By Erin Durkin
The city will stop depositing its cash at Wells Fargo, after the bank got in hot water with the feds for discriminatory lending, Mayor de Blasio and City Controller Scott Stringer announced Wednesday.
The city’s Banking Commission, which de Blasio and Stringer sit on, is set to vote Wednesday afternoon to ban any new contracts with the scandal-scarred bank, and to bar agencies from extending existing contracts when they expire.
“What happened at Wells Fargo was a fraud — and there should be consequences. We need to send a message to this bank and the broader industry that ethics matter,” Stringer said.
Wells Fargo — embroiled in a scandal over the creation of up to two million fake accounts — was knocked down to a “needs improvement” rating by federal regulators in March under the Community Reinvestment Act, citing an extensive pattern of discriminatory and illegal lending practices.

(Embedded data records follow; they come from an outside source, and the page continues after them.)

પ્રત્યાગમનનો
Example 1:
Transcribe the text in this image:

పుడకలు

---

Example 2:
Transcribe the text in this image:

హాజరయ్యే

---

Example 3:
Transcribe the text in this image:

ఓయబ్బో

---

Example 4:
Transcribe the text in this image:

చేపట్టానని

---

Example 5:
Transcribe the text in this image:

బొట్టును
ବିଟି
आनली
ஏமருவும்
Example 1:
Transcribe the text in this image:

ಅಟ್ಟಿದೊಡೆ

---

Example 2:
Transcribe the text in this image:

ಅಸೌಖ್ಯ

As the Daily News first reported, city rules require banks to be bumped off the list of those allowed to take city deposits if their rating falls below satisfactory.

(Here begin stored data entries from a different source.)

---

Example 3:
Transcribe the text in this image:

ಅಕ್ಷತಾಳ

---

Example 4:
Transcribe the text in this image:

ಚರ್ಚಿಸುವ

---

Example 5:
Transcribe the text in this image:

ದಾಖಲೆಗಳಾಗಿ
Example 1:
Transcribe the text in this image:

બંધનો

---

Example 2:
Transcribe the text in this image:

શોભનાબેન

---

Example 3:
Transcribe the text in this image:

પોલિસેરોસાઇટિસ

The city has about $227 million in Wells Fargo accounts. It will not yank all the money immediately, but it will eventually have to be withdrawn as contracts expire unless the bank raises its rating and gets back on the list.
“The rules are very clear: if you fall below ‘satisfactory,’ we will no longer do banking business with you. I encourage Wells Fargo to quickly clean up its act and do right by the millions of customers who trust the bank with their savings,” de Blasio said. “Until then, we will not be entering new contracts with the bank.”

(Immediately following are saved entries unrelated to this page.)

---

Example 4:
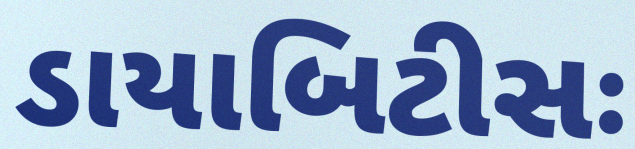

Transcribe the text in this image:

ડાયાબિટીસઃ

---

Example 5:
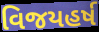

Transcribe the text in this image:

વિજયહર્ષ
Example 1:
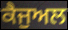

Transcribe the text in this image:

ਕੈਜੁਅਲ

The city will also ban Wells Fargo from running municipal bond sales for a year, but will make an exception for affordable housing bonds.
Wells Fargo spokesman Kevin Friedlander said more than four years have passed since the last period of time it was evaluated for under CRA, and the bank is seeking to expedite its next review.
“Wells Fargo appreciates the continuing dialogue with New York City and deeply values our relationship with the city,” he said. “We hope to restore a national CRA rating that reflects our strong track record of lending to, investing in, and providing service to low- and moderate-income communities.”
It has been rare historically for banks to get bumped below a satisfactory rating, said Andy Morrison, campaigns director for the New Economy Project.
“It speaks to just how terrible Wells Fargo’s business model is, and how pervasive its discriminatory lending practices are,” he said. “Those discriminatory lending practices harm New Yorkers, particularly New Yorkers of color in New York City neighborhoods.”
The bank has also been targeted by opponents of the Dakota Access Pipeline, who have pushed the city to divest from Wells Fargo and other banks helping fund the pipeline which runs under the only water source for the Standing Rock reservation.
“This is an incredible win for water, and for all of humanity really,” said Betty Lyons, executive director of the American Indian Law Alliance.